Jemaa el-Fnaa

This track came together on an art retreat at Peacock Pavilions just outside Marrakech. Tucked away in a rural community just beyond the city, it’s a place that encourages creativity and focus without ever feeling cut off — olive groves, gardens, and long sightlines to the Atlas Mountains, but just a few minutes from the treacherous RN9 into the city. It's a great place to get stuff done at your own pace.

Christine was there for a painting workshop. The plan was for the first few days, the artists would head into the city — the souks, the alleys, the old town — taking photos, sketching, absorbing colour and texture, then returning to translate that material into canvases. I thought that while they painted, I'd catch up on my music.

At least, that was the idea.

As in Umbria, my intention was pragmatic: take a couple of half-finished tracks with me and finally close them out. Clean endings, solved problems, boxes ticked. But watching the painters work — the way they gathered raw material first, without knowing exactly what it would become — gradually dismantled that plan. Instead of finishing something old, I started listening.

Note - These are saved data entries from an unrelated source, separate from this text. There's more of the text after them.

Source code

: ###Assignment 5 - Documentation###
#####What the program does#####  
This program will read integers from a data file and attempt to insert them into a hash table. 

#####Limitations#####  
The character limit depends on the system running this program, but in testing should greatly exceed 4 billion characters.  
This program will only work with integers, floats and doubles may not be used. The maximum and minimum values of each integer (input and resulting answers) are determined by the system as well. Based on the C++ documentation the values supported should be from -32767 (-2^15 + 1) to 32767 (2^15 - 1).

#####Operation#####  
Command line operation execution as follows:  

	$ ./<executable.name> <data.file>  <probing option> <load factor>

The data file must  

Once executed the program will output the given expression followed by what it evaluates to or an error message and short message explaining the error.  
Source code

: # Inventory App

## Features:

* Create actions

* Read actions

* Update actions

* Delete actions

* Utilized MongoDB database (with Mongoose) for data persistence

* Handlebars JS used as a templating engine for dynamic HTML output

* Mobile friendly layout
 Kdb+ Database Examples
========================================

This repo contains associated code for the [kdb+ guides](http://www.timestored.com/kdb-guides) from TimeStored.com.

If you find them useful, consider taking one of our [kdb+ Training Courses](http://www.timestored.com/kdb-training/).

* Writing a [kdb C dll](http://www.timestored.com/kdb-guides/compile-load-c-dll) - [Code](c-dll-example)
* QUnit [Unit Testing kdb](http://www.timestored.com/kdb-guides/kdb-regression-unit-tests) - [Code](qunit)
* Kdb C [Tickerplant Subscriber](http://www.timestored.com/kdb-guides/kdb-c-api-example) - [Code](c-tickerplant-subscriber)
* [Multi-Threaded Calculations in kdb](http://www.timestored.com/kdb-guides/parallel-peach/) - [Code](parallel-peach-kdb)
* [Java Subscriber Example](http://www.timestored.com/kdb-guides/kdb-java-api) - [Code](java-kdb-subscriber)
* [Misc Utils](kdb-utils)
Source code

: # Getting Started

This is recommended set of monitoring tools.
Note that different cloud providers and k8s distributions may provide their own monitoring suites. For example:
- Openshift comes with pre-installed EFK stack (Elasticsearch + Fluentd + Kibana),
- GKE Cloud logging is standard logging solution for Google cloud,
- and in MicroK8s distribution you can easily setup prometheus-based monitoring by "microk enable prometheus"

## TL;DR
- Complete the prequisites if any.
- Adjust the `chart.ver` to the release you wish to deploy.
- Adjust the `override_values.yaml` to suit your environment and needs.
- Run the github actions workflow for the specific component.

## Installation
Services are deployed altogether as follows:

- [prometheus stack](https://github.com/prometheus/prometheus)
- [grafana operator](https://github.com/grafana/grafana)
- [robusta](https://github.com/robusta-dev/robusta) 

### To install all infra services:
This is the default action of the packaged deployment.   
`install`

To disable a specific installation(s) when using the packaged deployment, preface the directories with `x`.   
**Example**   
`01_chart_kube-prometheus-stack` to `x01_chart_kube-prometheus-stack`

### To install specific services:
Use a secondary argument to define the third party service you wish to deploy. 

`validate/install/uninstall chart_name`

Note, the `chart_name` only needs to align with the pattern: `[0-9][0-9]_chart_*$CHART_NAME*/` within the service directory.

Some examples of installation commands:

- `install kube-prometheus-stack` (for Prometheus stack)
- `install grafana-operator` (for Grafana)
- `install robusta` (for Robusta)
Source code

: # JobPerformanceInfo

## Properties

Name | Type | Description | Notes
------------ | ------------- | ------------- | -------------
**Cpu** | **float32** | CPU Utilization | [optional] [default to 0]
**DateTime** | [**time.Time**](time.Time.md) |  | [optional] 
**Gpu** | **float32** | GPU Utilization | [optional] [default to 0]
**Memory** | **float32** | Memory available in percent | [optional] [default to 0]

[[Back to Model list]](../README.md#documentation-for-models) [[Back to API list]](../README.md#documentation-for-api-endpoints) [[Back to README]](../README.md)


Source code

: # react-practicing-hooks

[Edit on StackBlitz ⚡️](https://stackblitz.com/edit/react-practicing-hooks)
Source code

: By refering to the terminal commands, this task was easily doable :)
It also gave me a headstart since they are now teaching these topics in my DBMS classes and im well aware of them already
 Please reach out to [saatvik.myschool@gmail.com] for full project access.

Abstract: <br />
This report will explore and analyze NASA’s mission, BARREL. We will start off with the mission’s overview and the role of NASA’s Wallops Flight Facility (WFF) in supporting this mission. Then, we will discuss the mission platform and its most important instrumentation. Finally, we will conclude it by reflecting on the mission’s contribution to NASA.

Marrakech, out of season, is a different city. Still vibrant, but slightly less crowded; a little more space between sounds. I began recording the city on my iPhone: textures, fragments and soundscapes – often just a few seconds at a time. A vendor’s call bouncing down a narrow alley. Tools striking metal. Footsteps, animals, wheels on cobbles. The track that emerged became a kind of sonic postcard — not a documentary, but a memory of place, filtered through the process of building a tune.

The foundation of the track is a drone pad built in Granulator III from a recording of the snake charmers in Jemaa el-Fnaa. Time stretched and pitch-locked, with grain size automated slowly, it became something darker and more ambiguous than the source — a dense, low, uneasy pad that contrasts nicely with the spare arrangement elsewhere. Filtering and gentle random spray modulation kept it alive without ever drawing focus.

Percussion and overheads came almost entirely from recordings of artisans at work: shoemakers, metalworkers, wood carvers. These were sliced aggressively in Simpler, with micro-loops triggered via MIDI, as well as one-shots created for the hats. Transients were exaggerated or suppressed depending on role — some sounds sharpened into crisp ticks, others smeared into ghosted textures — creating rhythmic interest without relying on recognisable drum timbres.

The leads and both bass parts all originated from a single recording: the wheels of a cart rolling over cobbles in the Medina. Once pitched, morphed and sequenced, this became the most technically challenging element of the track. Heavy filtering and Auto Filter morphing introduced severe phase issues, particularly once the sound was split into melodic and low-end roles.

The solution was surgical rather than corrective:

  • The signal was split into three frequency bands

  • Each band was processed independently (filter slopes, envelope movement, saturation)

  • Align Delay was used to manually time-align phase relationships between bands, rather than relying on linear-phase EQ

  • Only once coherence was restored were the bands recombined and sent to shared modulation and spatial FX

It was slow work, but the payoff was a bass/lead relationship that felt physical and grounded, without collapsing in mono.

I think the vocals are what truly anchor the track to place. Recordings of vendors calling to one another in the souk were chopped tightly and played chromatically through Simpler, then animated with delays and Auto Pan. The aim wasn’t intelligibility, but presence — voices as rhythm and contour rather than narrative. Treated this way, they sit somewhere between melody and percussion, constantly moving but never dominant.

Almost everything you hear — aside from the kick — comes from these field recordings. Even the incidental sounds found their way in. A camel’s low growl became a surprisingly powerful impact transition at the opening. A rooster, crowing relentlessly every day while I worked, eventually revealed itself to be perfectly in key. Once noticed, it was impossible not to include, and it now recurs as a quiet, grounding motif.

It was a challenging track to make. Working this way removes a lot of safety nets, and every decision has consequences further down the chain. But it was also deeply rewarding. Letting the environment dictate both source material and structure changed my relationship with the process — and it’s opened the door to a more intentional field-recording phase going forward.

This one feels like the city. Which makes sense, really — the city made it.